But to be socially efficient implies not merely that the individual should be fitted to perform some service economically useful to the community, it further implies that as the result of the process of education there should have been acquired certain capacities of action which restrain him from unduly interfering with the freedom of others. He must acquire certain experiences which restrain him from hindering the full and free development of others; he must be trained to use his freedom rightly, to acquire those capacities for action which fit him to take his place in the moral cosmos of his time and generation. Further, as Mr. Bagley also points out, to be socially efficient implies in addition that the individual should contribute something further to the advancement of the civilisation into which he is born, and thus pass on to his successors an increasing heritage.
The threefold aim of all education, then, is to secure the physical, the economic, and the ethical efficiency of the future members of the community; and our educational agencies must throughout keep this threefold aspect in view.

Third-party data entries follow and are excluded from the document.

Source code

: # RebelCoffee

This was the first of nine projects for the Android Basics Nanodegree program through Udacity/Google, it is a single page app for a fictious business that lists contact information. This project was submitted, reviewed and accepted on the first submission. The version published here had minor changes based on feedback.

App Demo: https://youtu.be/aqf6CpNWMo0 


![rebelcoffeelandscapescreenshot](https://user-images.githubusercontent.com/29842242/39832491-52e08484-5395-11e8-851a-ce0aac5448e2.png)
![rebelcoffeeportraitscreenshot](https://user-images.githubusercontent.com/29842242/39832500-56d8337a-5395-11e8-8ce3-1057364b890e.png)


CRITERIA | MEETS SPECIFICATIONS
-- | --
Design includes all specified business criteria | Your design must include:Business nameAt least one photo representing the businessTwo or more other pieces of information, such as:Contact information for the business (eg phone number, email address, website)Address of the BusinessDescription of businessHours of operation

To secure the physical efficiency of the child is necessary, in the first place, because a strong, healthy, vigorous body is a good in itself, apart from the fact that without sound health the other ends of life cannot, or can be only imperfectly realised. It is an erroneous point of view to maintain that many men have done good intellectual work in spite of physical ill-health, and even in cases where there was present some physical defect. The real thing to keep in mind is that these individuals do not represent the average, and that for the normal individual weak health or the presence of physical defect lessens his intellectual and moral vigour. We can, in the light of modern psychology, no longer regard mind and body as separate entities having a development independent of each other, but must regard them as conditioning and conditioned by each other.
In the second place, the care of the physical health of the child is important, because any impairment or defect in the sense organs—the avenues of experience—implies a corresponding defect or want in mental growth, and as a consequence tends to render the individual economically and socially less efficient in after-life.